Learning how to drive manual

Step 1: Get your hands on a manual car. It will be much harder to learn how to drive manual if you don’t have a car with a manual transmission.
Obviously, you don’t need to go out and buy one. You may hate driving this way and end up stuck with a car you don’t want. Find a friend or a family member who has a stick shift and see if they’ll be willing to let you learn on it. You could even have them come along with you to give you a few pointers along the way.
Step 2: Go to an abandoned lot. Practicing driving manual should not be done on the the open road with other cars around until you perfect the skill, so find an empty area.
A relatively unused parking lot is a good spot. The fewer cars around you the better. This will keep you safer and spare you embarrassment when you inevitably stall out.
Step 3: Familiarize yourself with the manual setup. Manual cars have a slightly different setup than you are probably used to, so you’ll want to get a sense for this before driving.
Locate the gas pedal and brake pedal, and then to the left of these you’ll notice the clutch pedal. The clutch is used for shifting gears, and you’ll use your left foot to depress it when needed.
Find the gear shift and get familiar with the numbers on the shaft. You’ll need to know how to shift into each of these gears when you start moving.
Finally, locate the parking brake. You’ll use this every time you park the car to keep it from rolling.
Step 4: Start the car. Starting the car is not as simple as in an automatic transmission because you need to depress the clutch in order to get the car going.
With the clutch pressed all the way to the floor, turn the ignition and start the car. Press down the brake pedal. Keeping the brake pedal pressed will prevent you from rolling.
Step 5: Drive in first gear. With the clutch depressed, shift the car into first gear by moving the shaft into the proper location as described on the face of the shifter.
At this point, you can release the parking brake. The clutch should still be depressed as before. Now, rev the engine until it reaches a little lower than 2,000 RPMs. You should feel the clutch start to engage, and you can begin to lift your foot off the clutch. The car should start moving at this point, and you can use the gas pedal to accelerate.

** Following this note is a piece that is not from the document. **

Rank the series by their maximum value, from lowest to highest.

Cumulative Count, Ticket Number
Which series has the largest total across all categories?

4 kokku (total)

If you have done anything wrong, the car may stall. If you don’t rev the car up enough or if you confuse the sequence, for example, you’ll stall.

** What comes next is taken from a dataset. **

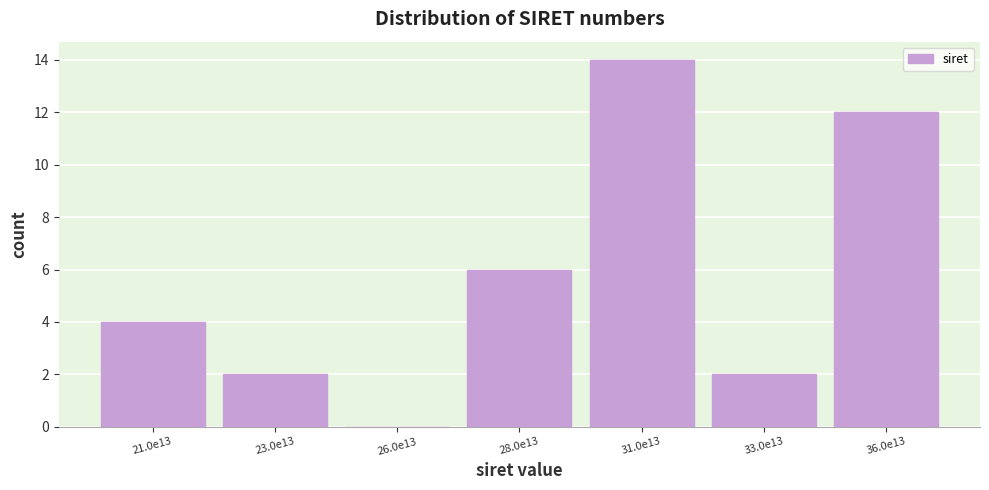

Reading right to left, list all the values displayed in this chart.

36.0e13=12	33.0e13=2	31.0e13=14	28.0e13=6	26.0e13=0	23.0e13=2	21.0e13=4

Don’t get frustrated or frightened; this is perfectly normal for a new driver. If it happens, just put the car back into neutral and try again until you get the hang of it.
Step 6: Attempt to shift into higher gears. Once you feel comfortable shifting into first, you can follow the same process to shift into higher gears.
When the vehicle reaches around 3,000 RPMs, push the clutch and shift into second gear.
Step 7: Stop safely. When you come to a stop, you have to put the car back into neutral and press the brake to keep from rolling.
Driving a manual car can be fun and rewarding. As you get more comfortable, start practicing in traffic and on hills. If you are thinking of buying a new or used manual car, it’s a good idea to practice on a friend’s car first to see if you like it enough to buy one for yourself.